Esper Says US Has Legal Authority to Attack Iranian Soil

The January 3 assassination of Iranian Quds Force commander Qasem Soleimani saw Iran-US tensions soar to new heights, prompting an Iranian missile attack on US forces in Iraq and briefly sparking fears of a full-blown military conflict in the region.

The United States has the legal and constitutional authority to continue attacking ‘Iranian proxies’, in Iraq or even on Iran’s home soil, in response to attacks against US troops, Defence Secretary Mark Esper has said.

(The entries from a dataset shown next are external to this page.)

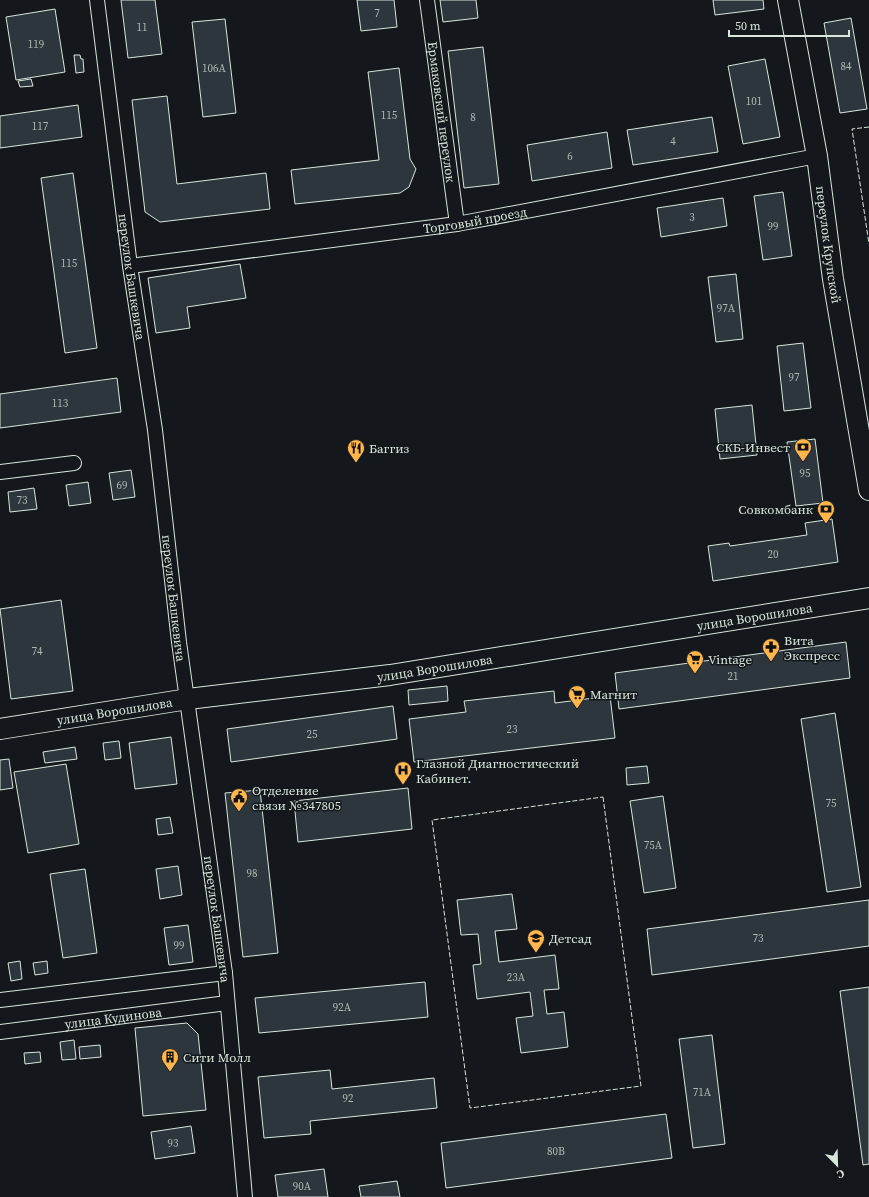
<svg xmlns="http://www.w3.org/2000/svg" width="869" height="1197" font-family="'Source Serif 4',serif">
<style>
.building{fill:#2c363c;stroke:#d8e6dc}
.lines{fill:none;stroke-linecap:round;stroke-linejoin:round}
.street-casing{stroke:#d8e6dc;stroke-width:16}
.secondary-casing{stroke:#d8e6dc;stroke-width:22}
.street{stroke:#14181c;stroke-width:14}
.secondary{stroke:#14181c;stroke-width:20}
.fence{stroke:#d8e6dc;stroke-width:1;stroke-dasharray:5 2;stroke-linecap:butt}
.labels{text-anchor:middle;stroke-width:3;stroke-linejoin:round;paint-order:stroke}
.number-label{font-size:11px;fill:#adbab4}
.street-label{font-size:13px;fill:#d8e6dc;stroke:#14181c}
.poi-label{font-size:13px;fill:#d8e6dc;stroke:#14181c;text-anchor:start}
</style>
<rect width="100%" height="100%" fill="#14181c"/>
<g class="building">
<path d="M121 0H155L162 54 128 58Z"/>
<path d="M357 0H394L397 27 361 31Z"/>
<path d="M440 0H476L478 18 443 22Z"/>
<path d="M713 0H763L764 9 715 15Z"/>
<path d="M55 9 65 72 16 80 6 17Z"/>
<path d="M851 18 867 109 840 113 824 23Z"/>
<path d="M225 19 236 113 203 117 192 22Z"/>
<path d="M483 47 499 184 464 188 448 51Z"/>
<path d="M74 55H80L81 59H83L84 72 76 73Z"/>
<path d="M765 59 780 137 743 144 728 66Z"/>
<path d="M399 68 410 159 416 169 409 187 400 193 295 204 291 170 379 160 368 72Z"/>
<path d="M31 79 33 86 20 87 18 81Z"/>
<path d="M167 96 177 184 266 173 270 209 160 222 145 212 132 100Z"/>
<path d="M78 105 82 137 0 148V116Z"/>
<path d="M712 117 718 152 633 165 627 130Z"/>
<path d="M607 132 612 168 532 181 527 145Z"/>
<path d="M73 173 97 348 65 353 41 178Z"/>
<path d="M783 192 792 256 763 260 754 196Z"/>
<path d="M723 198 727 226 661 237 657 208Z"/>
<path d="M240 264 246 298 187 307 190 328 156 333 148 278Z"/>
<path d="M736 274 743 339 716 342 708 277Z"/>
<path d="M803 343 811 408 784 411 777 346Z"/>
<path d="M117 378 121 412 0 428V394Z"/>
<path d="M752 405 757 455 720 459 715 409Z"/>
<path d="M815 439 823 503 796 506 787 442Z"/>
<path d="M131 470 135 497 113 500 109 473Z"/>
<path d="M88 482 91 503 69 506 66 485Z"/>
<path d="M34 488 37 509 10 512 8 492Z"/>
<path d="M832 519 838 562 713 581 708 546 729 543 730 546 807 535 805 523Z"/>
<path d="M61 600 73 691 11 699 0 609Z"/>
<path d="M846 642 850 678 619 709 615 673Z"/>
<path d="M447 686 448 701 409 705 408 690Z"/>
<path d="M554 691 555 703 610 696 615 738 414 762 409 719 466 712 464 701Z"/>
<path d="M393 706 397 739 231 762 227 729Z"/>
<path d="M835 713 861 887 827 892 801 719Z"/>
<path d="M171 737 177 784 135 789 129 743Z"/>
<path d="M119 741 121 758 105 760 103 743Z"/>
<path d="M75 747 77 759 45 763 43 752Z"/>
<path d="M9 759 13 788 0 790V760Z"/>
<path d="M66 764 79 844 28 853 14 772Z"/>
<path d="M647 766 649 783 627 785 626 768Z"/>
<path d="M408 788 412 829 298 842 294 801Z"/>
<path d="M260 790 278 953 243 957 225 793Z"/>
<path d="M663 796 676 888 644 893 630 801Z"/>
<path d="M170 817 173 833 158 835 156 819Z"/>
<path d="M178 866 182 895 160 899 156 869Z"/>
<path d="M85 869 97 953 63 958 50 874Z"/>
<path d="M512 894 517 929 495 931 499 962 555 955 559 989 544 990 547 1014 564 1012 568 1047 521 1053 516 1018 533 1016 530 992 477 999 473 965 481 964 478 934 461 935 457 900Z"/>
<path d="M869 900V946L652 975 647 929Z"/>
<path d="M188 925 193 962 169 965 164 928Z"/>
<path d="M20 961 22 979 11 981 8 963Z"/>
<path d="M47 961 48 973 35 975 33 963Z"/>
<path d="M425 982 428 1017 259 1033 255 998Z"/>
<path d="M869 987V1164L863 1165 840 991Z"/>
<path d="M187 1023 198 1034 206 1110 143 1116 135 1028Z"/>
<path d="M712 1035 725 1144 693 1148 679 1039Z"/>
<path d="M74 1040 76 1059 62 1060 60 1042Z"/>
<path d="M100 1045 101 1057 80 1059 79 1047Z"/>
<path d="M40 1052 41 1062 25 1064 24 1053Z"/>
<path d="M330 1070 332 1089 434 1078 437 1108 310 1121 311 1134 264 1138 258 1077Z"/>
<path d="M666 1114 672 1158 446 1188 441 1143Z"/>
<path d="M191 1126 195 1153 155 1159 151 1132Z"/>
<path d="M324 1169 328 1197H278L275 1175Z"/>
<path d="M397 1181 400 1197H361L359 1186Z"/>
</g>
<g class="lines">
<g class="street-casing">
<g id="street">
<path id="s1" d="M97 0 130 266 155 430 179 642 225 973 245 1197"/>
<path id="s2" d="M427 0 457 224"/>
<path id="s3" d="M130 266 457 224 817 156"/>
<path d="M0 472 74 463"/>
<path d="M0 1000 225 973"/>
<path id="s4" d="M0 1032 227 1003"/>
</g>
</g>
<g class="secondary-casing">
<g id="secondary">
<path id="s5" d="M788 0 817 156 833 279 869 490"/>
<path id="s6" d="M0 729 188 699 390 675 869 598"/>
</g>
</g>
<use href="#street" class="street"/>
<use href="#secondary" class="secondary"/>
<g class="fence">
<path d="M869 127 852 129 869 244"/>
<path d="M603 797 641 1086 470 1108 432 820Z"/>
</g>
</g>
<defs>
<g id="bank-pin" transform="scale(0.9)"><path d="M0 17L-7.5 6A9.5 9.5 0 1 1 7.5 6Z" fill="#ffb74d" stroke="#14181c"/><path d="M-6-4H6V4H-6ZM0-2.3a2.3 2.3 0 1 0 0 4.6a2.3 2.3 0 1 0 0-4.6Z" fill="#111"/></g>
<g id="restaurant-pin" transform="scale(0.9)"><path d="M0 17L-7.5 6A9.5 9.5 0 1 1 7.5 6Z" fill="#ffb74d" stroke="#14181c"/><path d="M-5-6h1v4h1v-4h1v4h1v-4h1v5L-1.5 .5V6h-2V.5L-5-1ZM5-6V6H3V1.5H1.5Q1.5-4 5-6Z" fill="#111"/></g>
<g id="pharmacy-pin" transform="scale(0.9)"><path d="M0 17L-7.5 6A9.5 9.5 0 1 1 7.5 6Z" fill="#ffb74d" stroke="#14181c"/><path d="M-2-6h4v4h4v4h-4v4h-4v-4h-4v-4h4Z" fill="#111"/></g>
<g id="supermarket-pin" transform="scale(0.9)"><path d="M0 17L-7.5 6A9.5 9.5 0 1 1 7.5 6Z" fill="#ffb74d" stroke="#14181c"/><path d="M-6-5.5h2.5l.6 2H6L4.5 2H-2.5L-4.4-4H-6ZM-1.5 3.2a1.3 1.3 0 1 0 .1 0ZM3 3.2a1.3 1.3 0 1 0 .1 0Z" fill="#111"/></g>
<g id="hospital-pin" transform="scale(0.9)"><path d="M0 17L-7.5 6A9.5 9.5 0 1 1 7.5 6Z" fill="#ffb74d" stroke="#14181c"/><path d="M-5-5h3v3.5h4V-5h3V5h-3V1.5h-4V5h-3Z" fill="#111"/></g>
<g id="civic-pin" transform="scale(0.9)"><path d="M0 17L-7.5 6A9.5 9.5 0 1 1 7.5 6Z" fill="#ffb74d" stroke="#14181c"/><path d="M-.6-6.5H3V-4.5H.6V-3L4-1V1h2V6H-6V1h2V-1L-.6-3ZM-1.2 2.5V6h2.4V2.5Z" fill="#111"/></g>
<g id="school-pin" transform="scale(0.9)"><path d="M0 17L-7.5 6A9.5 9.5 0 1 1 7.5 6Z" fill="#ffb74d" stroke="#14181c"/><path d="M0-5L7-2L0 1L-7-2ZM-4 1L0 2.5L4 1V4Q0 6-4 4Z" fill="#111"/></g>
<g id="building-pin" transform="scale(0.9)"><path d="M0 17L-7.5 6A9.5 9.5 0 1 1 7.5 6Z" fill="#ffb74d" stroke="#14181c"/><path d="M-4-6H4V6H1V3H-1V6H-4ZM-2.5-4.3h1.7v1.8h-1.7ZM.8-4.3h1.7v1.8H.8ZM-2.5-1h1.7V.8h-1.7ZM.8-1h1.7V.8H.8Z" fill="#111"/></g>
</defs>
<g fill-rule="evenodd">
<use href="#bank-pin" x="803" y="447"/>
<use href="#restaurant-pin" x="356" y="448"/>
<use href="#bank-pin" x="826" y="509"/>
<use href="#pharmacy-pin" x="771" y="647"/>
<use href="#supermarket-pin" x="695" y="659"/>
<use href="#supermarket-pin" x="577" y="694"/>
<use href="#hospital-pin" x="403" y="770"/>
<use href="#civic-pin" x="239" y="797"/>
<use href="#school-pin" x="536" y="938"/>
<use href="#building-pin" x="170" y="1057"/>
</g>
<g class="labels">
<g class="number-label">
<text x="377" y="17">7</text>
<text x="142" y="31">11</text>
<text x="36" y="48">119</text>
<text x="846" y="70">84</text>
<text x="214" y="72">106А</text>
<text x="754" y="105">101</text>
<text x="389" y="119">115</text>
<text x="473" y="121">8</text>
<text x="40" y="130">117</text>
<text x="673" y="145">4</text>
<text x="570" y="160">6</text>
<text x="692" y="221">3</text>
<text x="773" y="230">99</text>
<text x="69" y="267">115</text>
<text x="726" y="312">97А</text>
<text x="794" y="381">97</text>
<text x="60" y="407">113</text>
<text x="805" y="477">95</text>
<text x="122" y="489">69</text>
<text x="22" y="504">73</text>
<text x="773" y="558">20</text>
<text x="37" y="655">74</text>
<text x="733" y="680">21</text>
<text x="512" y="733">23</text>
<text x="312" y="738">25</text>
<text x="831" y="807">75</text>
<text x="653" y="849">75А</text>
<text x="252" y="877">98</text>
<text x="758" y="942">73</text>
<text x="179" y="949">99</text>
<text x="516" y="981">23А</text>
<text x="342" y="1011">92А</text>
<text x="702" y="1096">71А</text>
<text x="348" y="1102">92</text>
<text x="173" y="1147">93</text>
<text x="556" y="1155">80В</text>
<text x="302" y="1190">90А</text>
</g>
<g class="street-label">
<text dy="5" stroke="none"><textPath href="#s2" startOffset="113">Ермаковский переулок</textPath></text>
<text dy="5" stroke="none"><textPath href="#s3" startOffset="348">Торговый проезд</textPath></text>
<text dy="5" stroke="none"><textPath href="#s5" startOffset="248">переулок Крупской</textPath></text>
<text dy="5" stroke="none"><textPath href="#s1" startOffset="279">переулок Башкевича</textPath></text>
<text dy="5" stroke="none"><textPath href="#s1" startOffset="603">переулок Башкевича</textPath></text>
<text dy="5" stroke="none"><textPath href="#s6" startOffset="763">улица Ворошилова</textPath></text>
<text dy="5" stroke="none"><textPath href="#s6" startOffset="439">улица Ворошилова</textPath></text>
<text dy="5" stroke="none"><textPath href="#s6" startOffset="116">улица Ворошилова</textPath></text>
<text dy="5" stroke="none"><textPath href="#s1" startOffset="927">переулок Башкевича</textPath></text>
<text dy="5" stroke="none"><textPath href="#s4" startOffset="114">улица Кудинова</textPath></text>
</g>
<g class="poi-label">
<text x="790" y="452" text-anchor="end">СКБ-Инвест</text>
<text x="369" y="453">Баггиз</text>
<text x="813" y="514" text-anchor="end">Совкомбанк</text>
<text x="784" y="645">Вита<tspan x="784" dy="15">Экспресс</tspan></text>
<text x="708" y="664">Vintage</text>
<text x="590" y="699">Магнит</text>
<text x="416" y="768">Глазной Диагностический<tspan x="416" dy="15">Кабинет.</tspan></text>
<text x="252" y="795">Отделение<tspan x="252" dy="15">связи №347805</tspan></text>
<text x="549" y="943">Детсад</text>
<text x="183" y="1062">Сити Молл</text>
</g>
</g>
<g transform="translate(837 1165) rotate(157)" stroke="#14181c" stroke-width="3" paint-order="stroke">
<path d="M0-3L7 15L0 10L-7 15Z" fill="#d8e6dc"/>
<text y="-6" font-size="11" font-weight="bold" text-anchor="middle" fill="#d8e6dc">С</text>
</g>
<path d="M729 30v6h120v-6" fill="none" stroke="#d8e6dc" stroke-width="2"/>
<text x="735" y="30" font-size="12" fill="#d8e6dc" stroke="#14181c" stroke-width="3" paint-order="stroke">50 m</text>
</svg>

According to Esper, President Trump is entitled to attack Iran under Article 2 of the US Constitution, which gives the president the power to unilaterally engage in military actions in the event of an ‘attack upon the United States, its territories or possessions, or its armed forces.” The president’s rights are also backed up by the Authorization for Use of Millitary Force (AUMF), the legal measure passed by Congress in 2001 following the September 11 terrorist attacks, Esper suggested. The latter document has been renewed annually for nearly two decades, and used to justify US wars and military deployments around the globe, from Afghanistan and Iraq to the Philippines, Georgia, Yemen, Djibouti, Kenya, Ethiopia, Somalia and Eritrea.

The latter assertion, including the claim that Iran provided Iraqi militias with arms to attack the US after the 2003 invasion, remains questionable. However, there is substantive and documented evidence to suggest that Soleimani actually indirectly assisted US efforts against Osama bin Laden and al-Qaeda* in Afghanistan and by targeting Wahhabi terrorists in the campaigns against Daesh (ISIS)* in Iraq and Syria.

Shifting Narrative

Senior officials at the White House, the Pentagon and the State Department have had a difficult two weeks justifying the US decision to assassinate Soleimani, with the rationale shifting from claims that he posed an “imminent” threat to US interests, to President Trump’s comments Monday that it didn’t matter whether the threat was imminent or not because of the general’s “horrible past!” In recent days, anonymous officials speaking to US media alleged that the US actually began planning to kill Soleimani as far back as July 2018, with the periods of June 2019 and September 2019 also mentioned.

Soleimani, 62, was killed on January 3 when the convoy he and a senior Baghdad-allied Shia militia leader were in was hit by a US drone strike at Baghdad International Airport. The commander’s death led tensions between Iran and the US to spike to new highs, with Iranian leaders and commanders warning that they would “avenge” Soleimani’s death. On January 8, Iran’s Revolutionary Guards launched close to a dozen missiles at US bases in Iraq, with Tehran warning Baghdad about the strikes several hours ahead of time.

On Monday, Iranian Chief Justice Ebrahim Raisi announced that the Iranian government would seek to prosecute President Trump in an international court over Soleimani’s assassination.